I received the following snippets in a recent coaching website newsletter—
The market is saturated with coaches who can ask good questions, create safe spaces for clients to speak their mind, and then listen actively so clients feel heard. These are essential skills, but they're no longer enough to stand out. The coaches who are building thriving practices have something more: the ability to challenge their clients while maintaining deep connection.
…
When you move from transactional to transformational coaching, everything changes. Your clients experience profound shifts instead of incremental improvements. They leave sessions energized and clear instead of simply heard.
Now this quote is focused on Professional Coaching, but I also considered it from the perspective of Agile Coaching, keeping in mind that there is a difference between the two.

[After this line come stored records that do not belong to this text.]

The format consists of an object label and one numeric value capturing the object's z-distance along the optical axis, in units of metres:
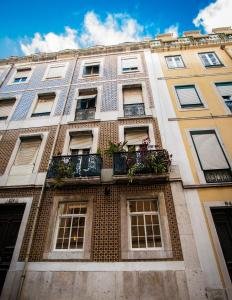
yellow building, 6.67
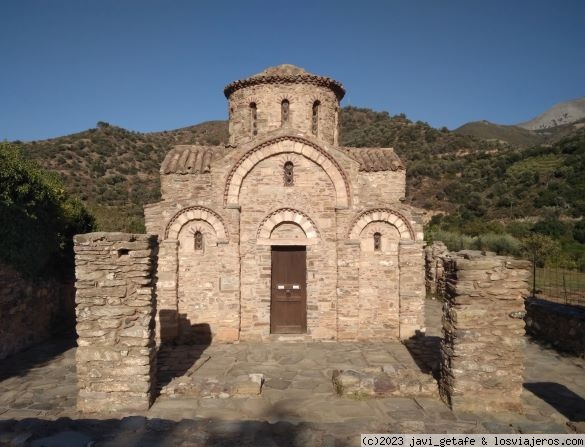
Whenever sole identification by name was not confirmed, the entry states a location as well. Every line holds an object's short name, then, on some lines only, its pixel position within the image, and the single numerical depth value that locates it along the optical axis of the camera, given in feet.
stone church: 36.04
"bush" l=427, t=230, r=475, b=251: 79.66
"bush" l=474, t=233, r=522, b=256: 76.59
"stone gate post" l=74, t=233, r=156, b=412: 21.35
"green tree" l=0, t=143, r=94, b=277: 31.19
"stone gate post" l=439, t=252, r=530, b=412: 21.72
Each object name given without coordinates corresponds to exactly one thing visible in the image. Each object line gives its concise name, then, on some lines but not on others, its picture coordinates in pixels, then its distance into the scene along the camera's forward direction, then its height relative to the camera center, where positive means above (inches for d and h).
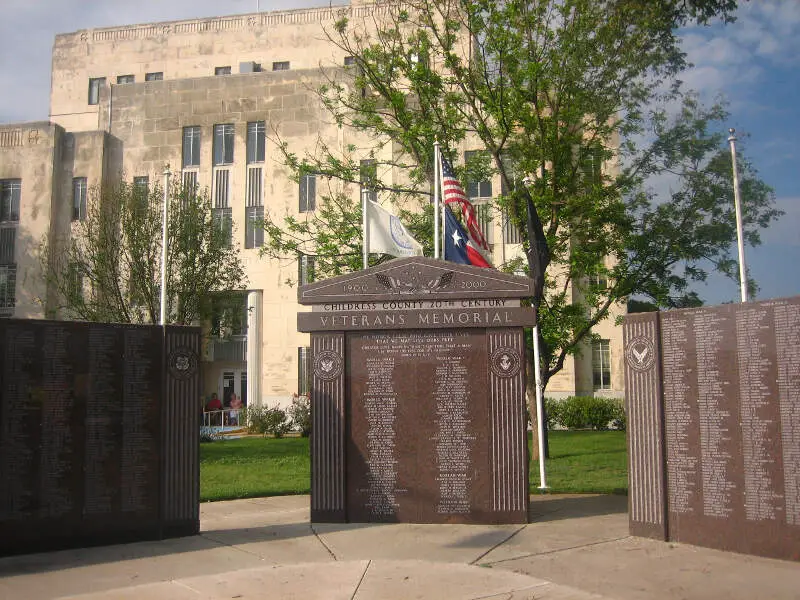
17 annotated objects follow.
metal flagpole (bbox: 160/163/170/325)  730.8 +101.1
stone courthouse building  1402.6 +390.0
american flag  544.7 +124.3
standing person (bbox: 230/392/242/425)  1370.6 -42.2
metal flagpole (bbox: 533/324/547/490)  509.8 -21.9
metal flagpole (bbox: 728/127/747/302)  488.7 +104.8
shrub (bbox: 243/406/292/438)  1168.2 -55.4
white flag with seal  548.4 +102.6
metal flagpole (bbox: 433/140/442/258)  489.0 +132.9
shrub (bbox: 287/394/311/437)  1152.2 -48.0
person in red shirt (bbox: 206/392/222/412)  1398.9 -34.1
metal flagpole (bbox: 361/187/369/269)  505.8 +103.2
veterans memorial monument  381.7 -6.5
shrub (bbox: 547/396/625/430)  1202.0 -51.9
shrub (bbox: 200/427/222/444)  1074.1 -71.4
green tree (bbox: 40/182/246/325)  976.9 +159.8
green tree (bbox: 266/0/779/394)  683.4 +218.5
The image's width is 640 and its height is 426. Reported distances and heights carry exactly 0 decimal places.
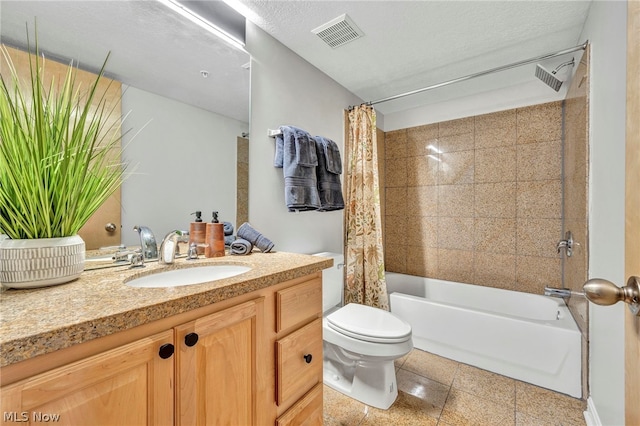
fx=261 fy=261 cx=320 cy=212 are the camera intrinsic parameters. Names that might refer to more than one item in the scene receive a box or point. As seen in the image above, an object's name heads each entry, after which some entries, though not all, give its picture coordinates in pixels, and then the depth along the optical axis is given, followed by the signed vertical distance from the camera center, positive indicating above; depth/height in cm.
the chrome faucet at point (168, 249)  103 -14
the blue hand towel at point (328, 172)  188 +30
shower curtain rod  153 +99
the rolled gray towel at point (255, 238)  134 -13
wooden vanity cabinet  47 -38
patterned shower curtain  237 -7
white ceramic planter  64 -12
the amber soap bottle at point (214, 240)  120 -13
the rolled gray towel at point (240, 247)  128 -17
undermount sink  95 -25
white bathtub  159 -85
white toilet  140 -76
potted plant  64 +8
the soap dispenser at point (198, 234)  121 -10
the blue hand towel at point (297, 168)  165 +28
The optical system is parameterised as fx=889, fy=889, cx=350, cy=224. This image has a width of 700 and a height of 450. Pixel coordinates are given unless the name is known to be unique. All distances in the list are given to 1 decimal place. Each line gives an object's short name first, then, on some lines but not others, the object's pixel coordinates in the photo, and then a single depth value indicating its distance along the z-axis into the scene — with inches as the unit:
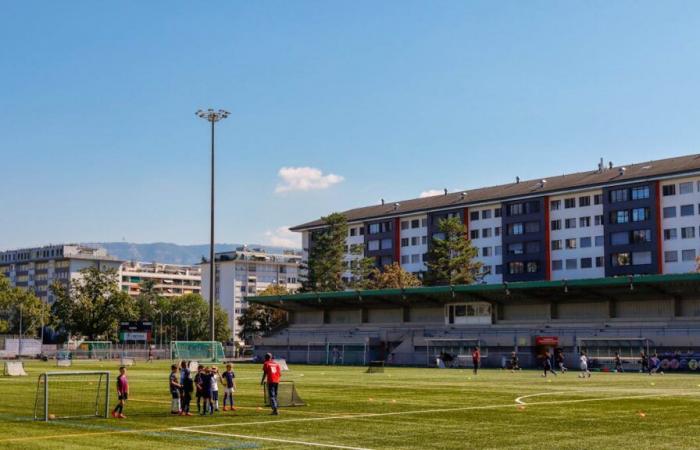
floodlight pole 2738.7
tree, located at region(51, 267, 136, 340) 5693.9
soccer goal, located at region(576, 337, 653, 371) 3080.7
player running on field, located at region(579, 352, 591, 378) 2338.6
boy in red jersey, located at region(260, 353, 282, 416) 1133.1
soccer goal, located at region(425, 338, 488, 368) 3501.5
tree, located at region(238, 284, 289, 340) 6254.9
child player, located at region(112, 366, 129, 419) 1112.8
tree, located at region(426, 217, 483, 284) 4712.1
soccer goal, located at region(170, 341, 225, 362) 3267.7
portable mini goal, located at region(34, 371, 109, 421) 1112.2
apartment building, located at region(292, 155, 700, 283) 4453.7
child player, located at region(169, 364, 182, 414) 1151.6
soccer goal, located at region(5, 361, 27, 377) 2399.1
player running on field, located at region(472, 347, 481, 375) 2539.4
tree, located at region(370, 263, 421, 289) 5108.3
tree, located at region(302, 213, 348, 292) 5388.8
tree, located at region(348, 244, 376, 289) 5349.4
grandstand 3316.9
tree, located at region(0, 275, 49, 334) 6131.9
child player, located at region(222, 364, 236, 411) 1203.9
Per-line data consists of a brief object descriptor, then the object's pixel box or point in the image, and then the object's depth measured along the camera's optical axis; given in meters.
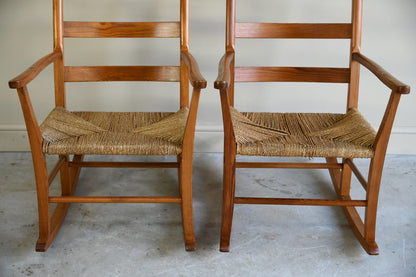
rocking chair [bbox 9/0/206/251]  1.58
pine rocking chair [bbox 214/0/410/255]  1.57
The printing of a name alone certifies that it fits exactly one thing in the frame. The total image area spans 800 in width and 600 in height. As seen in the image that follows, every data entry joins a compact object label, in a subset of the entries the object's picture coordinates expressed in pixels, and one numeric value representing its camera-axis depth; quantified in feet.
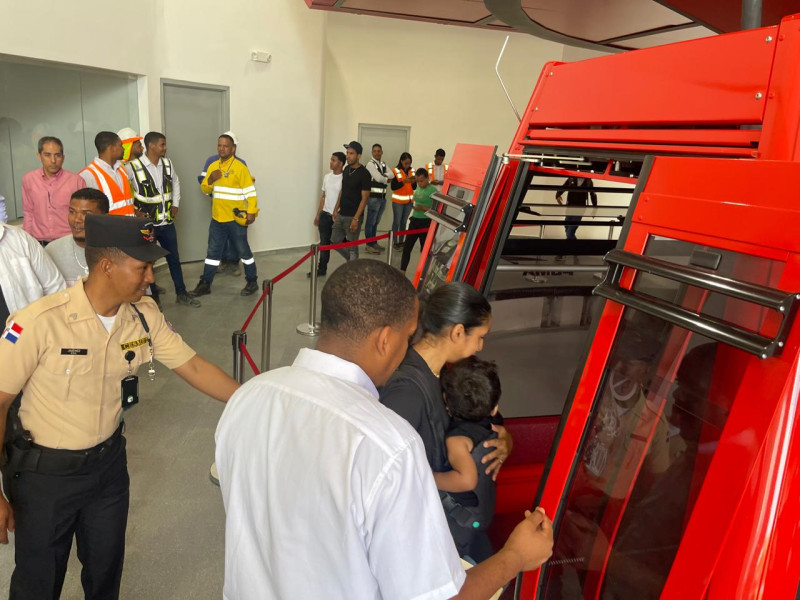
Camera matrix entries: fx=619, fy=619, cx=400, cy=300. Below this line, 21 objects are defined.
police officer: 6.46
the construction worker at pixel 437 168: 36.14
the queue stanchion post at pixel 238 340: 11.12
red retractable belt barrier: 13.90
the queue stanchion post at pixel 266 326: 14.06
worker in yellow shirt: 23.24
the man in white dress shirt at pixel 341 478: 3.63
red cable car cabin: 3.74
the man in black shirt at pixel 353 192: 26.27
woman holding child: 6.06
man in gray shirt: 10.62
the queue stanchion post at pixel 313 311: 18.30
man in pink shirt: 15.46
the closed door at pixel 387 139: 37.96
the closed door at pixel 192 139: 25.88
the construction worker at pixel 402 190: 34.65
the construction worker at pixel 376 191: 32.53
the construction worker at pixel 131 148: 20.58
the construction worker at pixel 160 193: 20.39
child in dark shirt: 6.66
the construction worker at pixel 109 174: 17.49
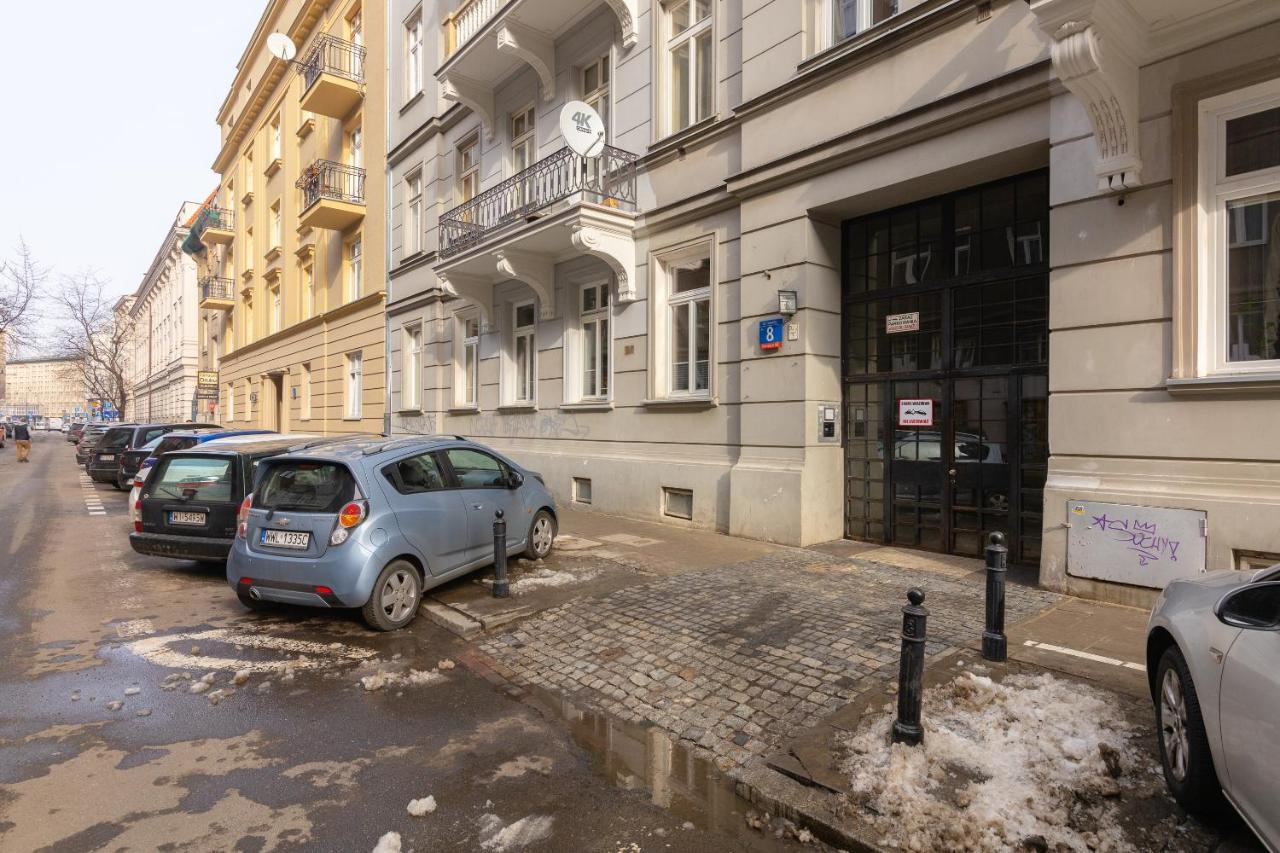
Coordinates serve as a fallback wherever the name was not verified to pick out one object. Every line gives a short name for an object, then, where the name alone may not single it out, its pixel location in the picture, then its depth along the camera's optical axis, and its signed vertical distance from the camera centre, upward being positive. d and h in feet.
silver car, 7.75 -3.44
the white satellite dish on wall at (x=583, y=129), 35.40 +15.13
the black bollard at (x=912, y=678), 11.92 -4.39
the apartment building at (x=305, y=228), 67.72 +22.77
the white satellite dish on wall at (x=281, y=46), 77.15 +41.72
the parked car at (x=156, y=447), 29.08 -1.66
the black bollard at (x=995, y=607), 15.60 -4.17
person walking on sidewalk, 96.99 -2.46
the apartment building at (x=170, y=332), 153.58 +22.78
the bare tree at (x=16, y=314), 93.25 +14.56
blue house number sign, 29.63 +3.71
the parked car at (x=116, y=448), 57.88 -2.19
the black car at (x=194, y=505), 25.85 -3.06
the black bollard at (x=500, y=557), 22.33 -4.34
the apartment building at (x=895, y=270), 18.93 +5.98
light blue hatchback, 19.17 -3.08
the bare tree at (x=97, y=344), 152.66 +18.25
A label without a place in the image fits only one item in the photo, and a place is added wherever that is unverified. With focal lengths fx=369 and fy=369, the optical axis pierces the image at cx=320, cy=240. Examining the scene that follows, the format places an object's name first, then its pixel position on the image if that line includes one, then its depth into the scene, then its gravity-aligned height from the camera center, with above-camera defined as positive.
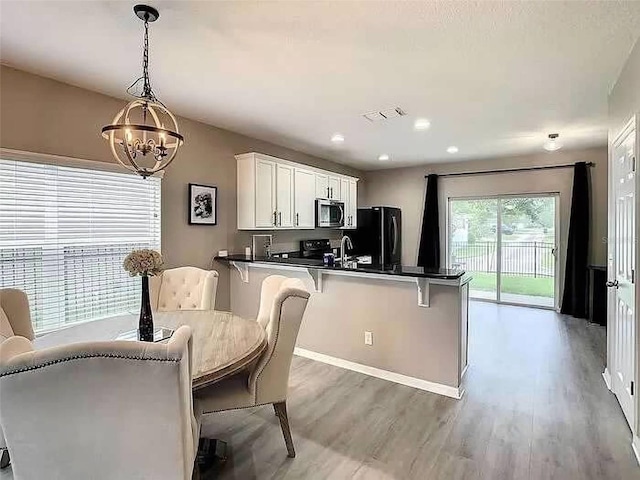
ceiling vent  3.71 +1.29
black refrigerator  6.55 +0.06
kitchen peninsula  3.04 -0.76
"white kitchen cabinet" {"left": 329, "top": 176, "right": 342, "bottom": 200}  5.74 +0.80
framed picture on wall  4.02 +0.38
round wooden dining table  1.70 -0.56
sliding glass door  6.09 -0.13
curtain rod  5.73 +1.15
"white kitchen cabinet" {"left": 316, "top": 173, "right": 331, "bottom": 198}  5.45 +0.79
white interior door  2.42 -0.25
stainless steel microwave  5.43 +0.39
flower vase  1.97 -0.43
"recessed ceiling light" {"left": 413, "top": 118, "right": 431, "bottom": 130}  4.03 +1.30
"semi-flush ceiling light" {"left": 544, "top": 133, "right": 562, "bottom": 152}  4.68 +1.27
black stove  5.77 -0.16
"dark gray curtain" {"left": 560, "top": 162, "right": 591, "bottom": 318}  5.53 -0.04
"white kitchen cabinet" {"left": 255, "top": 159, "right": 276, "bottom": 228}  4.45 +0.54
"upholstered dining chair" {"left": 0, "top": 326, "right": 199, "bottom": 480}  1.10 -0.54
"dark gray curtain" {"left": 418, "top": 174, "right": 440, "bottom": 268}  6.82 +0.21
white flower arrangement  1.94 -0.13
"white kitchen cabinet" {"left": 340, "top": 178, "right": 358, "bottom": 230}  6.14 +0.64
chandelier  2.00 +0.58
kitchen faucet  6.14 -0.12
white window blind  2.77 +0.02
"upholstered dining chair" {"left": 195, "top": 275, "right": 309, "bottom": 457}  2.02 -0.79
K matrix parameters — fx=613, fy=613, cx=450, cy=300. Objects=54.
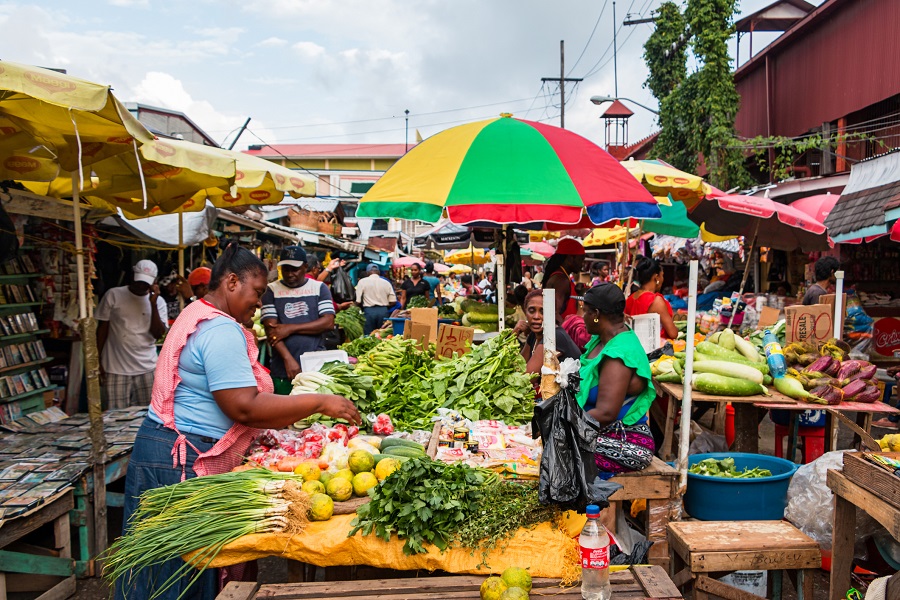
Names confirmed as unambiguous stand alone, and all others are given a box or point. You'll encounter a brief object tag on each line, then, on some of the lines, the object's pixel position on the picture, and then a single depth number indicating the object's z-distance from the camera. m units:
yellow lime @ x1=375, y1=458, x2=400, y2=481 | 3.26
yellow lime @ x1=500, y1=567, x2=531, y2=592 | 2.55
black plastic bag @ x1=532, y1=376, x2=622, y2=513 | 2.83
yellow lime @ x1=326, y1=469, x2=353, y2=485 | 3.22
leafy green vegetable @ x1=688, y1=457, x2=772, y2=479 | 4.47
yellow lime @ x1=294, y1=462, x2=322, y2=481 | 3.28
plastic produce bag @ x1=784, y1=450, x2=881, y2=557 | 4.07
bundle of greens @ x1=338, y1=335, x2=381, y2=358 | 7.88
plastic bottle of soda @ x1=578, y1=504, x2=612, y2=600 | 2.47
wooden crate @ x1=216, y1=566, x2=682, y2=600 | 2.63
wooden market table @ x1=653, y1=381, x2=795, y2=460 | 5.34
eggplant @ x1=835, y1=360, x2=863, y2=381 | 5.69
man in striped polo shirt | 6.18
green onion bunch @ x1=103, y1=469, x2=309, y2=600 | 2.70
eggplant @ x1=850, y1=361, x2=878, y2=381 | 5.66
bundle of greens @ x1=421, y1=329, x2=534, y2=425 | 4.91
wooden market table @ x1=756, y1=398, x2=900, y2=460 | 5.14
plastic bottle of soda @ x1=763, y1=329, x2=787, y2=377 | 5.80
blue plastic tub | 4.22
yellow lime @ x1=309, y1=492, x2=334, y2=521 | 2.93
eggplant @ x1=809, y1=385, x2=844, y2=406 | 5.33
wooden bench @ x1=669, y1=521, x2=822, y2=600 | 3.17
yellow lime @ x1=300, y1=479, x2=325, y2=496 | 3.07
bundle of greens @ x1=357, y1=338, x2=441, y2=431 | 4.91
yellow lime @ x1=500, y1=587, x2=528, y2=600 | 2.46
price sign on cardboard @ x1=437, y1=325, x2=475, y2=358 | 6.37
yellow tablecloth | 2.75
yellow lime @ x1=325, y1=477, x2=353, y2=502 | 3.11
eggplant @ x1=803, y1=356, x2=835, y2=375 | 5.85
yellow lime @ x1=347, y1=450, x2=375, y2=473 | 3.33
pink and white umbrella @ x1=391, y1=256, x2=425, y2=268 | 23.72
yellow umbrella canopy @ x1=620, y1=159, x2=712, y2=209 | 6.80
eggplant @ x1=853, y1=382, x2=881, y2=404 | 5.48
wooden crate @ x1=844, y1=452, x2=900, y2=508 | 2.74
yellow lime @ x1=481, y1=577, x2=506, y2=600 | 2.53
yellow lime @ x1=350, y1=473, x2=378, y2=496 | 3.18
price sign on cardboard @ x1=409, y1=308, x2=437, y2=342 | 7.34
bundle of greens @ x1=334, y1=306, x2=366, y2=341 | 11.82
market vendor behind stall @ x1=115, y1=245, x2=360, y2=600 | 2.99
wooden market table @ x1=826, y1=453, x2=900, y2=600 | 2.74
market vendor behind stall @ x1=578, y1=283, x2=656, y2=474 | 3.62
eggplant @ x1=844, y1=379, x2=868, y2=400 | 5.46
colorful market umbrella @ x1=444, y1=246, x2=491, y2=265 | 25.62
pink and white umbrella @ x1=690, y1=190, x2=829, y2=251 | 8.09
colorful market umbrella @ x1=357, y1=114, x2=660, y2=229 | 4.62
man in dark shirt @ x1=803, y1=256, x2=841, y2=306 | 8.20
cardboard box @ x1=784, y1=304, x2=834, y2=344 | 6.48
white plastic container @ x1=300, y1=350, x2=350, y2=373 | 5.35
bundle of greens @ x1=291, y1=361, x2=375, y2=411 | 4.72
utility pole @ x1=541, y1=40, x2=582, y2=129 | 33.03
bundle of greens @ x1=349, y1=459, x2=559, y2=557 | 2.74
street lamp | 19.70
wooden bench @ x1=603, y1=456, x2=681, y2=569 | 3.61
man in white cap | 6.61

This made me think of a corollary—
If the professional coaching market is saturated with coaches who can ask good questions, create safe spaces for clients to speak their mind, and then listen actively so clients feel heard.
Then the Agile Coaching market is saturated with coaches who can ask good questions, create safe spaces for clients to speak their mind, and then listen actively so clients feel heard.
Implying that Professional Coaching is no longer a sufficient skill or stance to be an impactful and valuable Agile Coach.
You need MORE. I would argue, much more than this specific skill set. Unfortunately, many Agile Coaches still lean too heavily into their Professional Coaching stances.
But I’m also seeing the market self-correct and wondering why it took so long…
Stay agile, my friends,
Bob.
Whatever your role or experience, life in the agile space can be challenging today. Having someone to serve as your coach, as a sounding board, be a truthteller, and become a trusted partner on tap to leverage during those tricky bits can be helpful. That’s precisely where Agile Moose can help you.
We’re not just an Agile Coach, but a business domain expert, a personal advisor, an organizational design and development consultant, and a leadership coach and partner.
The moose brings over 35 years of technical and product leadership experience across a broad range of contexts. If you’re stuck and know it, reach out, as I can help.




Great post, Bob. Yes, what both Agile Coaches and other Professional Coaches need to do is stop focusing on trying to land the "best" questions and start focusing on the ownership and actions the clients/co-workers need to move forward. Insight is great and integral for coaching, but without ownership and action, they are an extremely expensive self-help book. If coaching doesn't translate to something positive in the real world, then it is a waste. The full power of coaching only happens when they take what you did together and apply it in real time.